Le 1er port de pêche français a donc son représentant au sommet du foot français. C’est un vrai miracle. D’abord parce l’USBCO pourrissait en CFA il y a cinq ans. Ensuite parce que les «Margats» n’ont sauvé leur peau qu’à la dernière seconde du dernier match de la saison dernière. Le buteur providentiel s’appelait Damien Perrinelle. Ça a tellement marqué les Boulonnais qu’aux entraînements, quand Philippe Montanier décrète «la minute Perrinelle», ça veut dire qu’il faut tout donner dans les dernières minutes.
Ce vendredi, c’est encore lui qui a ouvert les hostilités, en marquant sur la première offensive des Rouges et Noirs (1-0, 3e). Onze minutes plus tard, c’est Alexandre Cuvillier qui crucifiait le portier amiénois (2-0, 15e).

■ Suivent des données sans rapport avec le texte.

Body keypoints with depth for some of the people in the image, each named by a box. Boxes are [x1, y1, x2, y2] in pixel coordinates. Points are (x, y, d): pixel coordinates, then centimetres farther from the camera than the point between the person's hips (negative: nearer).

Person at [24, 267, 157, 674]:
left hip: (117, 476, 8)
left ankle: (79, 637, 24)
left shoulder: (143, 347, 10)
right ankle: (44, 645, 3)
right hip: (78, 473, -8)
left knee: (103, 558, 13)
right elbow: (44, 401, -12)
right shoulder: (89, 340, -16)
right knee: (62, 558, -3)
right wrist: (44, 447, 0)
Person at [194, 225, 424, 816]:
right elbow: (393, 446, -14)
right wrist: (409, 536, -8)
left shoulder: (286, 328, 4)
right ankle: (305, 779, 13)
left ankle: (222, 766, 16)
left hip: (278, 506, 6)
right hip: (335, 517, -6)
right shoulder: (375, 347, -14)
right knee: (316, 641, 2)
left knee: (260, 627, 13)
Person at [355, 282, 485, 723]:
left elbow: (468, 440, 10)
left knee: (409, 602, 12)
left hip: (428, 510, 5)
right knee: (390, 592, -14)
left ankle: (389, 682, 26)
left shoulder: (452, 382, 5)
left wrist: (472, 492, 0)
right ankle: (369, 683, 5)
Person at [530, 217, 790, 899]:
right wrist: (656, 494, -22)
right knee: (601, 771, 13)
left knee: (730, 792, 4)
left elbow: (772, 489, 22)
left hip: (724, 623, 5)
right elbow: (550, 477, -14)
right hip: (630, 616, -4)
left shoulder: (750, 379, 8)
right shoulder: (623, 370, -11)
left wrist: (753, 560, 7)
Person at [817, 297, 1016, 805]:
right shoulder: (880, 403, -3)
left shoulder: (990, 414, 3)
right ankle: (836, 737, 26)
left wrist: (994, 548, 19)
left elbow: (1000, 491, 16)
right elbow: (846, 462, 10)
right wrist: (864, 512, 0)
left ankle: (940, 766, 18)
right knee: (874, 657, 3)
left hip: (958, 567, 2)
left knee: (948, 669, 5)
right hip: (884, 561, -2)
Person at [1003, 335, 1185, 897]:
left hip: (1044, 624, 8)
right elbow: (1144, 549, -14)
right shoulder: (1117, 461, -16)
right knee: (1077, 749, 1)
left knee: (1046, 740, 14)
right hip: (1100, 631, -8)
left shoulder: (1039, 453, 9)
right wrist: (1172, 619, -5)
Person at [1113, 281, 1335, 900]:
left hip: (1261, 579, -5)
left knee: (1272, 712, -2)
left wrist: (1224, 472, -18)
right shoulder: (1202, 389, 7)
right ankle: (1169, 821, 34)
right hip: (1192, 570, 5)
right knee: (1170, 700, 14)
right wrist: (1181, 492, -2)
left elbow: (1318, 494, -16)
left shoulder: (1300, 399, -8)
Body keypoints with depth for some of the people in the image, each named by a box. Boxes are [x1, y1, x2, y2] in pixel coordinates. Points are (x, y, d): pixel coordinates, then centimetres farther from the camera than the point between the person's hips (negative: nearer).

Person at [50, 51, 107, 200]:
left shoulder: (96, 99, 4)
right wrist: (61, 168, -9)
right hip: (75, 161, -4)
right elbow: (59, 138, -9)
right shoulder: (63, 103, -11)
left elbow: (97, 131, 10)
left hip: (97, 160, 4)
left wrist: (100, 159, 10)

La marée boulonnaise a tout submergé. Porté par le souffle d’une Libération pleine à craquer, Boulogne était déjà sur l’autoroute de la L1. Alors bien sûr, l’excellent Kadir a fracassé le poteau boulonnais (30e). Oui, Grégory Thil a loupé un pénalty (35e). En effet, Yohan Lachor a joué le pompier de service (55e). Et d’une manière générale, Damien Marcq et compagnie sont passés à côté de leur 2e mi-temps. Mais au bout d’un contre qui fait leur marque de fabrique, le capitaine boulonnais finit de rassurer tout le monde (3-0, 63e), tandis qu’un N’Diaye enfonce définitivement Amiens en National (4-0, 84e).

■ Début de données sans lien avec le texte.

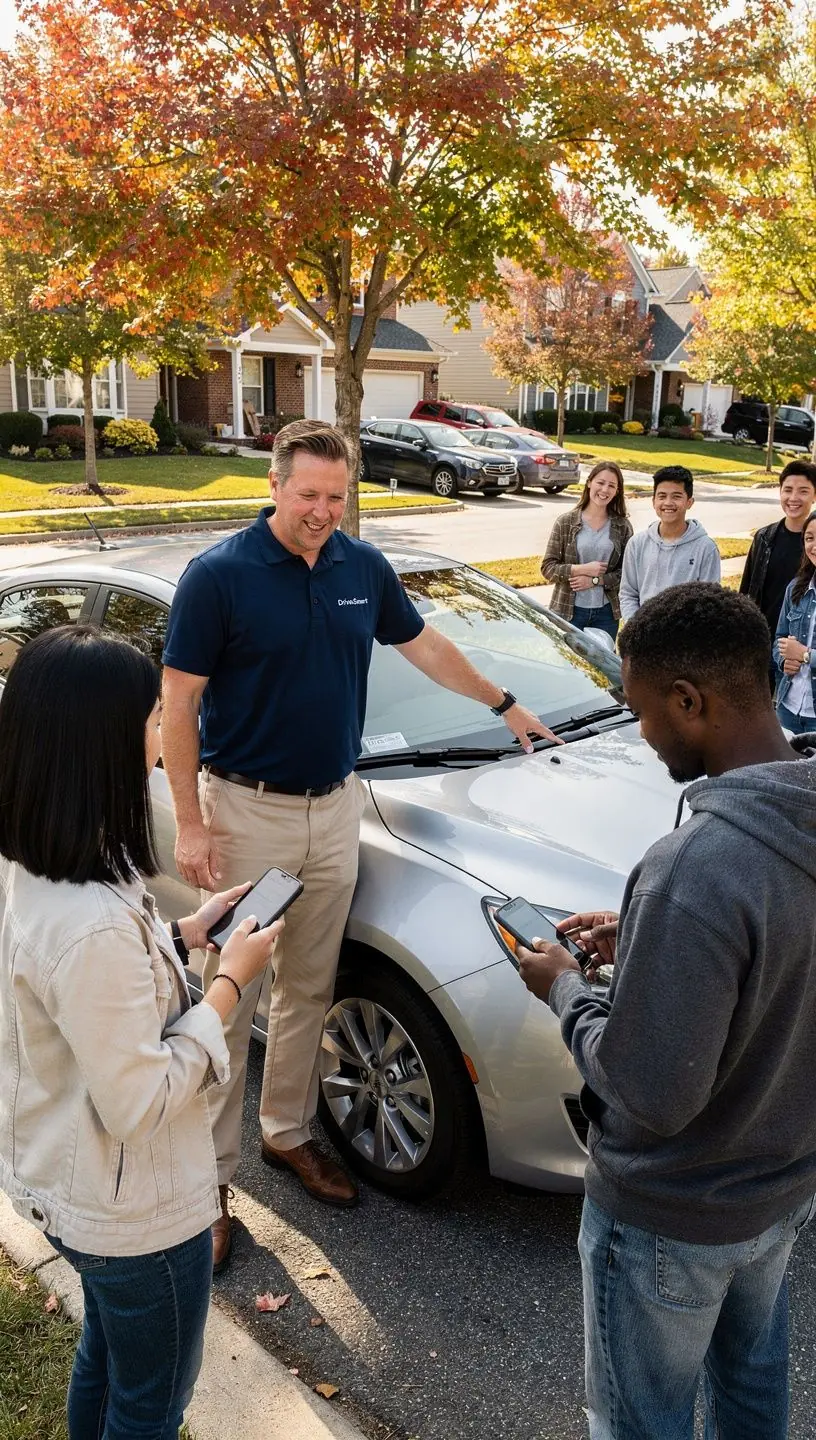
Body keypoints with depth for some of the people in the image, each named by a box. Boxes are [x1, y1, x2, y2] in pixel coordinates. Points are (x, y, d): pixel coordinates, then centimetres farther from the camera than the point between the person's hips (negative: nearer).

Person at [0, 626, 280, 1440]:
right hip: (133, 1212, -8)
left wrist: (184, 936, 0)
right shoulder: (93, 923, -37)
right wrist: (229, 983, -20)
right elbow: (139, 1105, -28)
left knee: (104, 1355, 32)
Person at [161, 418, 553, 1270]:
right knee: (229, 1002, 2)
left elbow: (423, 647, 19)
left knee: (308, 990, 17)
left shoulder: (364, 568, 4)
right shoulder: (219, 575, -12)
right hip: (246, 814, -5)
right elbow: (177, 703, -11)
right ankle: (210, 1178, 17)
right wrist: (190, 824, -15)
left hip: (335, 808, 5)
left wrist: (503, 704, 26)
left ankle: (288, 1133, 36)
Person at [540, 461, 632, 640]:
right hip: (569, 610, -1)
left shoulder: (622, 526, 3)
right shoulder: (565, 522, -1)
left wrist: (595, 580, -14)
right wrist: (582, 569, -16)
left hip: (606, 612, 2)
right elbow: (547, 567, -4)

De toute façon, les histoires boulonnaises sont trop belles pour être gâchées. Philippe Montanier, qui a ramassé le club au 4e niveau national, est en passe de devenir le Guy Roux local. Et Anthony Lecointe, surnommé Ti’Mousse, racontera sa drôle de vie aux médias nationaux l’an prochain. «Je le trouvais fatigué aux entraînements. Et j’ai vite compris pourquoi. Il se levait en pleine nuit pour travailler sur le port», raconte Philippe Montanier. Avec des trajectoires pareilles, rien d’étonnant que Boulogne ait eu le plus gros cœur du championnat. Il ira l’éprouver la saison prochaine à l’étage du dessus.